The Betches’ Guide to College Majors
Choosing your major is an important decision every college betch has to make at some point and just like your going out outfit, you don’t want to choose the wrong one and end up having to switch a bunch of times. Like I’m all for being happy and doing what you love and singing Kumbaya in a circle with daisies but you don’t really want to play Goldilocks and the Three Bears with your future because being that super super senior who still goes to her sorority date parties despite being 24 is not the move.
Thankfully with our guide you won’t have to worry about what the fuck to do with a degree in Women’s Studies (answer: nothing), or like study for a test.
The Business School: You’ll probably make bank and if you become the next Wolf of Wall Street I’d better be invited to your cocaine and stripper parties. However, this major is special in that is simultaneously extremely unbetchy. We realize this makes little to no sense. See below.
English/Creative Writing: Essentially you got a degree in pot smoking and storytelling. Sure, there might be a lot of “required reading” but as long as you’re able to come up with shit on the fly like, “this is actually a metaphor for the plight of the human condition” and, “the use of iambic pentameter allows the form of the poem to echo the content,” you’re on the fast track to an A. Downside is even though you earned a BA, all potential employers will see is BS so finding a job will be like finding the Holy Grail, but hey, there’s always freelance blogging.
Art History: Memorizing sucks but your study abroad potential is extremely on point. You’ll probably spend at least one semester, probably three, drunkenly wandering the streets of some old European city while hemorrhaging money and pretending to care about the architecture of 5 billion churches.
Chemistry: This would have made the un-betchy list if it weren’t for Walter White.
Anthropology: Unfortunately there is a lab component but it’s basically looking at skulls and making shit up about hypothetical people based on things like how far their eyebrows stuck out and whether or not they had a fivehead. It’s just science-y sounding enough to seem legit, without actually requiring you to balance equations or dissect shit. I could be wrong about that though since I only got up to Anthro 201.
The Business School: You just signed away your soul. Good luck with those 80 hour work weeks and becoming incredibly fucking boring.
Women’s Studies: Even if you’re actually reasonable, guys will think you’re a feminazi who writes for Jezebel and they will at best be scared of you and at worst be openly hostile.
Pre-med: Three words: loans on loans on loans.
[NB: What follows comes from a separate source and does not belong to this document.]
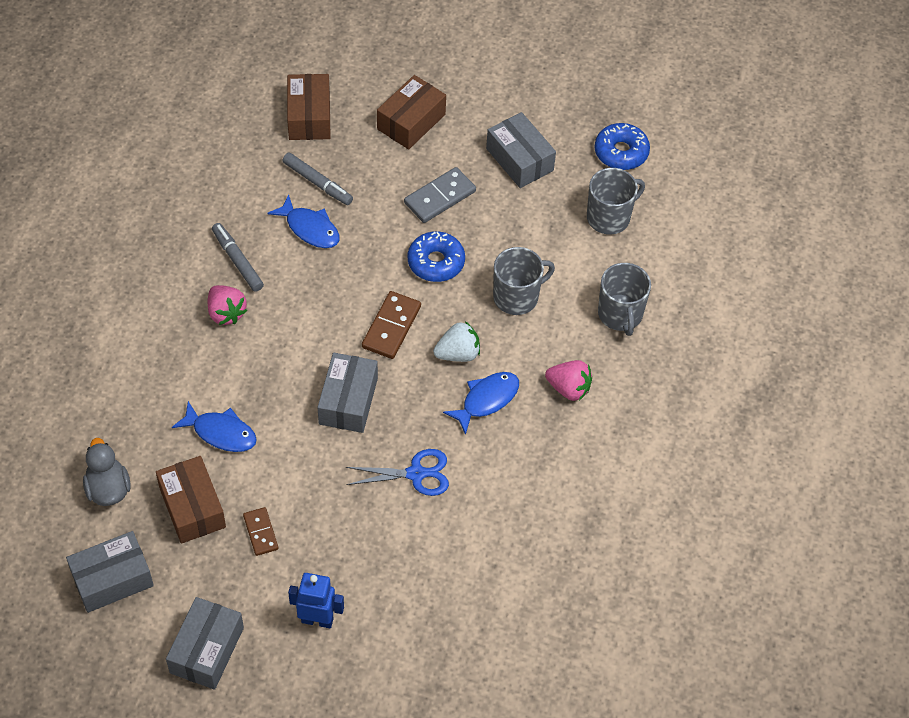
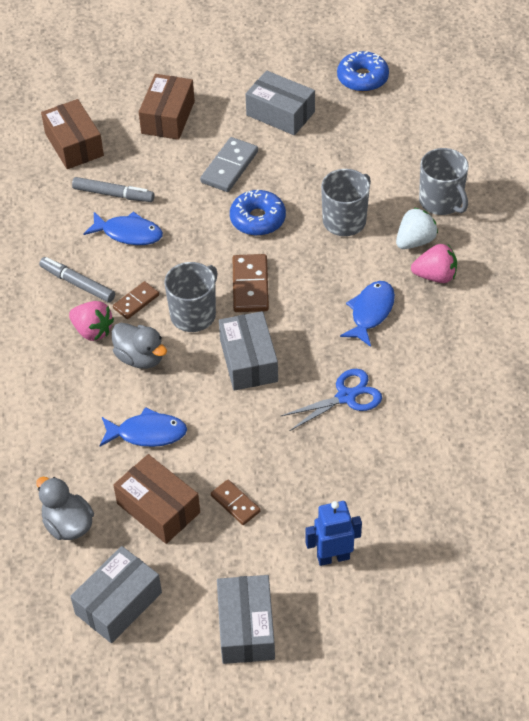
camera: 20 degrees left, 5 degrees down
white strawberry [433,322,480,362] -> white strawberry moved to [396,207,438,249]
grey mug [587,168,645,235] -> grey mug moved to [164,262,217,332]
none -> grey duck [112,323,167,369]
none -> brown domino [113,281,159,319]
Also, Orgo, why? I can’t even commit to what I’m having for lunch, how can you commit the next 7 years of your life?
M.R.S.: There’s casually finding a hot rich pro to marry once you’ve got your shit together, and then there’s shacking up with any rando who’ll put a ring on it and pay for your juice cleanses. You know Desperate Housewives is just a show, right?
Liberal Arts: I literally don’t even know what this means.
Undecided: Get your shit together.
Psychology: One of my friends worked in a psych lab where she gave cocaine to ferrets, but like ehh work and ehh ferrets.
Film Studies: It is pretty cool that you get to watch movies for four years but no one’s going to go see one with you ever.
Political Science: Law School: at best a gamble and at worst a complete scam. What, like it's hard?